Please update the records below by replacing "value" with "amount" wherever it occurs, keeping everything else the same. Leave the pictures out of your answer.

******

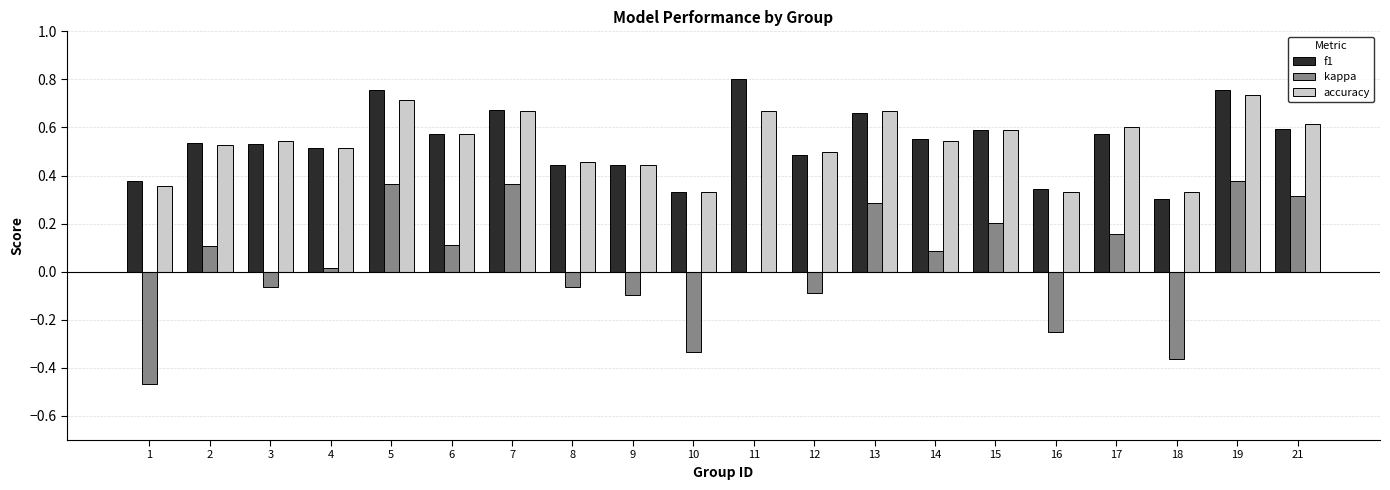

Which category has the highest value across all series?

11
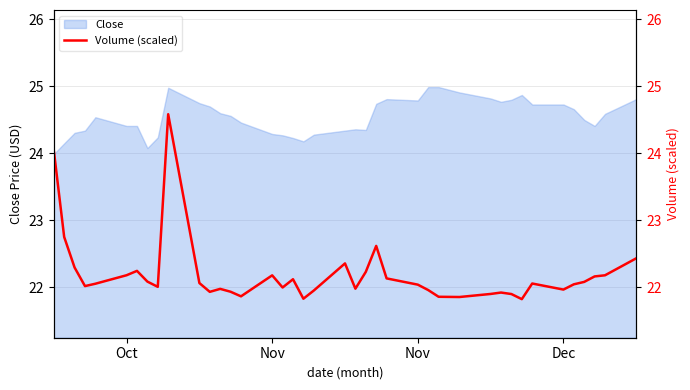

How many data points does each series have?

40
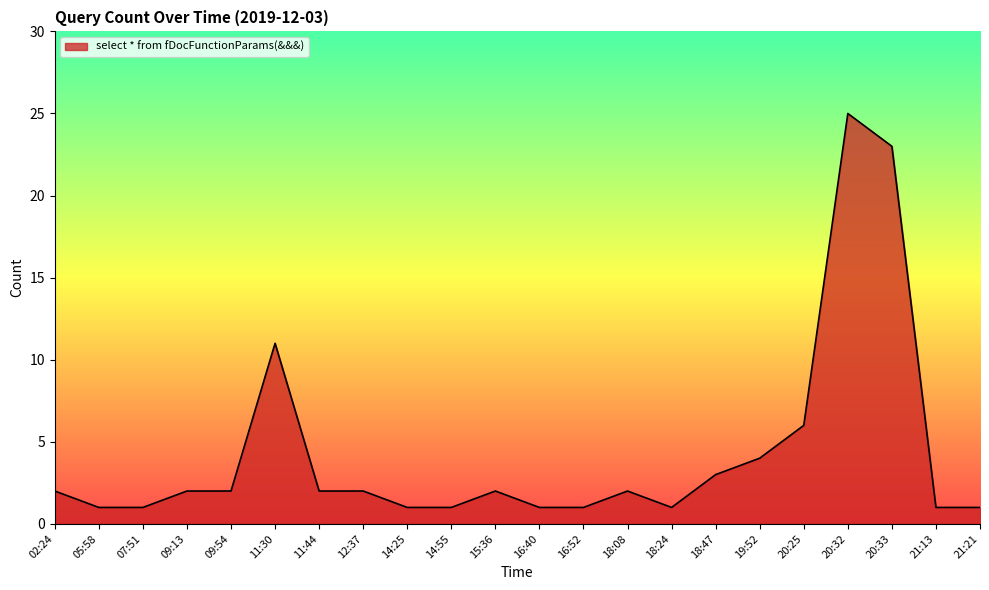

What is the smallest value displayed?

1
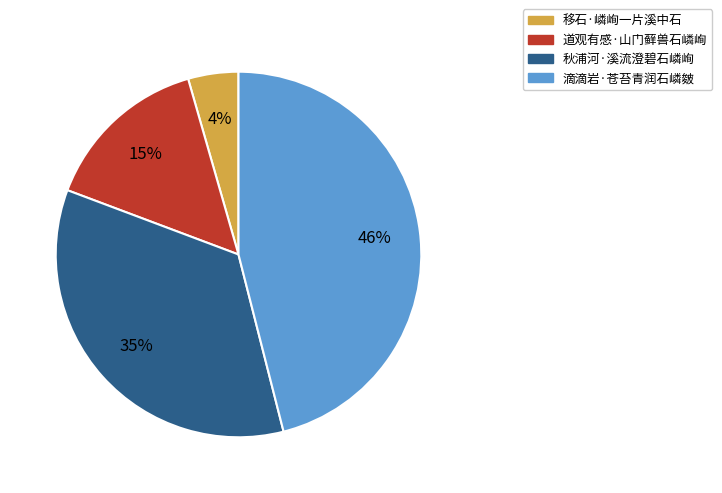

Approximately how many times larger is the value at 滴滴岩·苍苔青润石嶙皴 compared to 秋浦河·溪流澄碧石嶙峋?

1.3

******

## Output for this exercise
Which category has the highest amount across all series?

11

How many data points does each series have?

40

What is the smallest amount displayed?

1

Approximately how many times larger is the amount at 滴滴岩·苍苔青润石嶙皴 compared to 秋浦河·溪流澄碧石嶙峋?

1.3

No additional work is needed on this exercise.